Bunlara ek olarak bu projede kullanılacak her türlü mal ve hizmetin ithali her türlü vergiden muaf tutulurken (bunlarla ilgili Bakanlar Kurulu kararları çoktan alındı) bu anlaşma da 30 yıl süreyle geçerli olacaktır deniliyor.

Proje için 30 yıl uzun bir zaman olmayabilir ancak bütün bu muafiyetler ve projede çalışacak işçilere özel muamele de 30 yıl boyunca geçerli olacak.

Böyle projeleri yürütecek ekiplerin Kuzey Kıbrıs’ta olmadığı savunması yapılabilir. Ancak bu bugün gerçek olsa bile, 30 yılı bağlayacak şekilde yer alması ne kadar doğrudur bunu da düşünmek gerekir.

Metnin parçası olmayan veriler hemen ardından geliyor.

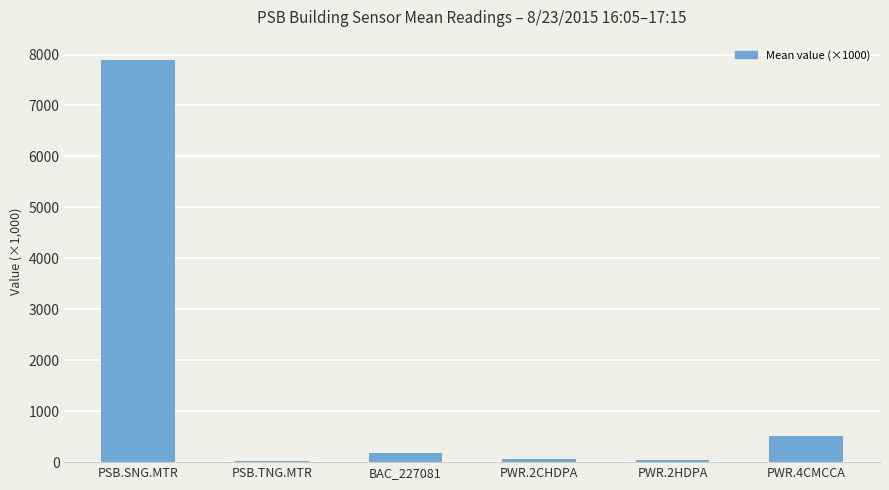

What is the sum of all values?

8710.5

Devletler yap işlet devret modellerini aslında tam da bu durumlar için kullanıyorlar.

Ancak Kuzey Kıbrıs’ın böyle bir kapasitesi olmadığı noktasından hareket edilse bile, bu sözleşmede yer almayan, ancak mutlaka yer alması gereken bir faydalar bölümü altında, bu stratejik projede Kuzey Kıbrıs’ın da konumu düşünülmeli.

Ve bu projeden Kıbrıs’ın su almak dışında, nasıl bir fayda sağlayabileceği üzerine mutlaka çalışılmalı.

75 milyon metre küp suyun sadece tarla sulamak için kullanılmayacağı ortada.

Örneğin eğer bu su, başka ülkelere verilecekse mesela transit harcı alma konusunda bir talepte bulunulabileceğini söylüyor uzmanlar.

 Bunun ötesinde dağıtım konusunda yetki talep edilebilir ya da özel istisnalarla kullanım hakkı ve ücretlendirmesi de istenebilir.

Kuzey Kıbrıs bu suyu efektif şekilde kullanmanın ötesinde kendi üzerinden dağıtımı yapılma hedefi taşıyan bir projede mutlaka maksimum faydalarını da gözetmelidir.

Ve muhalefet partileri de en azından bu noktadan sonra buraya taşınacak olan sudan parasını ödeyip tarlasını sulamanın ötesinde bu devletin (varsa) nasıl bir fayda sağlayacağına ilişkin ek anlaşmaları kesinlikle zorlaması gerekiyor.

Türkiye petrol konusunda da su konusunda da izlediği yöntemle bütün stratejik noktalarda geri dönüşü olmayacak şekilde tek söz hakkını eline alıyor.

Peki ya sonrası?

Birilerinin burada Kıbrıslı Türkler de yaşıyor ve bu coğrafyada onların da hakkı vardır diyebilmesi gerekiyor artık.

Küçüğe verilen su, büyüğe sonsuz bir söz hakkı tanımamalıdır.